** What the task requires **
Repeat only part of the entries. Start at the line that has "Protection from Abuse and Neglect" and keep going through the last line, exactly as given.
+++ Data to process +++
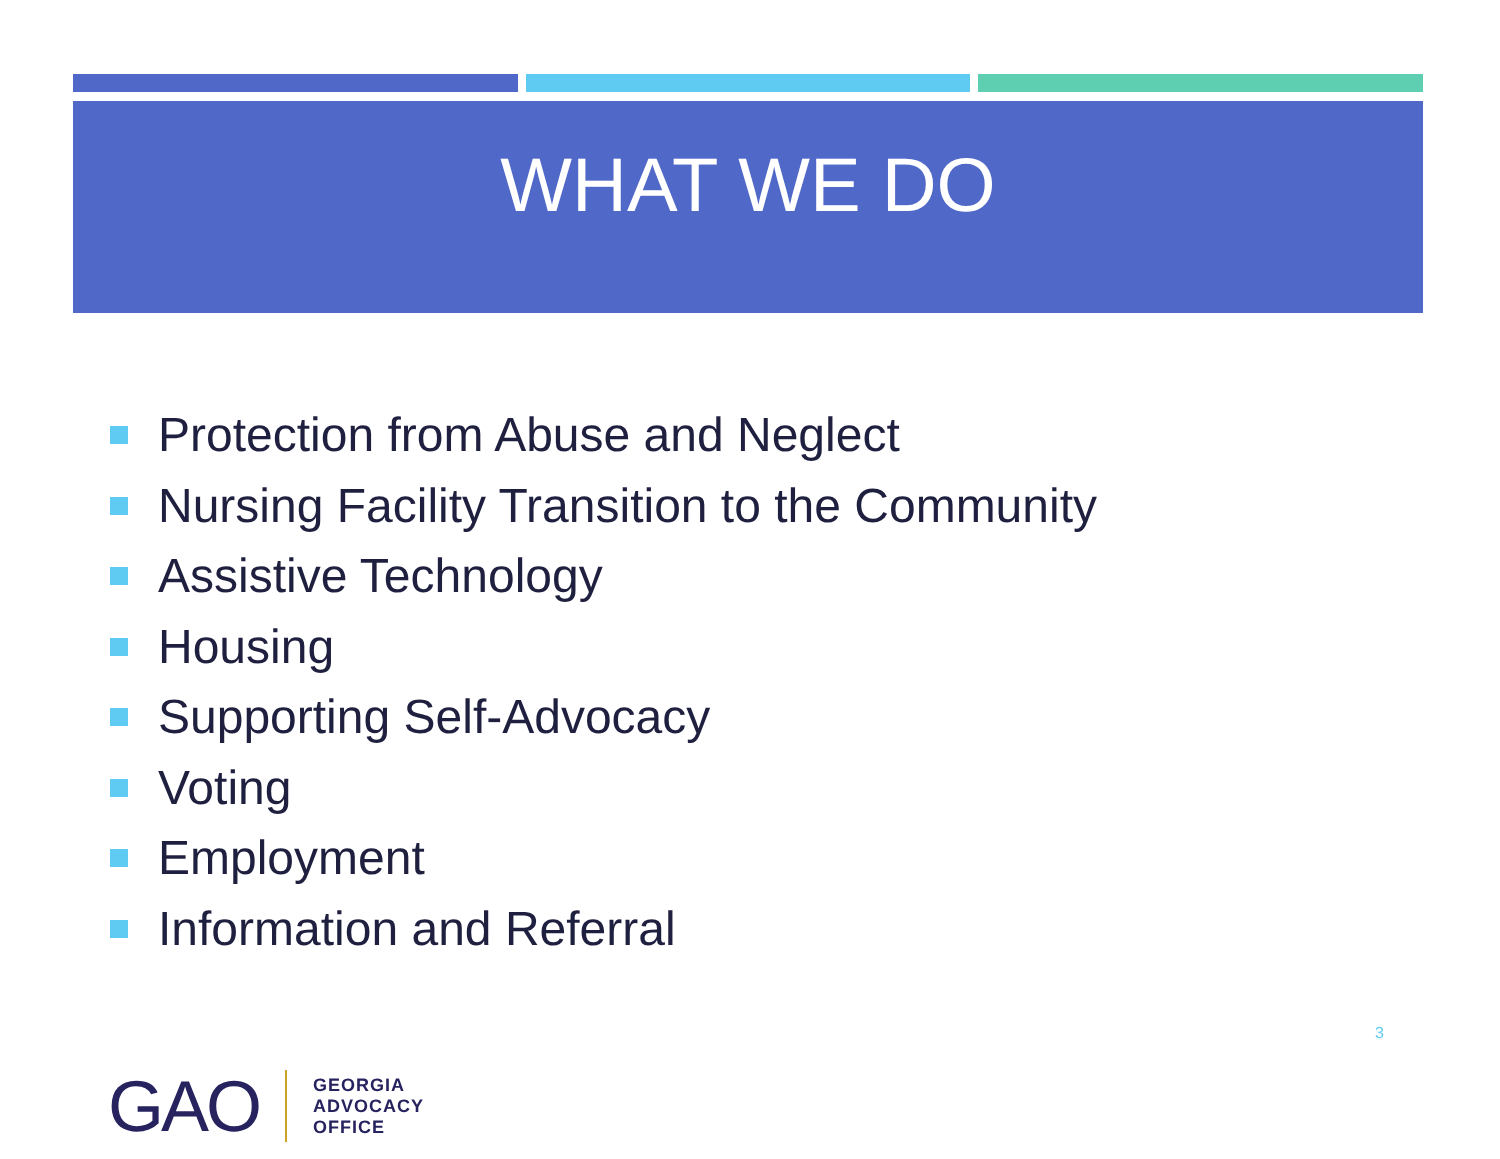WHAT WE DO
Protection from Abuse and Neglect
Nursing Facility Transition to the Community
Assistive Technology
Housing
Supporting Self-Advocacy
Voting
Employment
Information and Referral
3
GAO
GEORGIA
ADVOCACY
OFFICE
+++
** Expected output **
Protection from Abuse and Neglect
Nursing Facility Transition to the Community
Assistive Technology
Housing
Supporting Self-Advocacy
Voting
Employment
Information and Referral
3
GAO
GEORGIA
ADVOCACY
OFFICE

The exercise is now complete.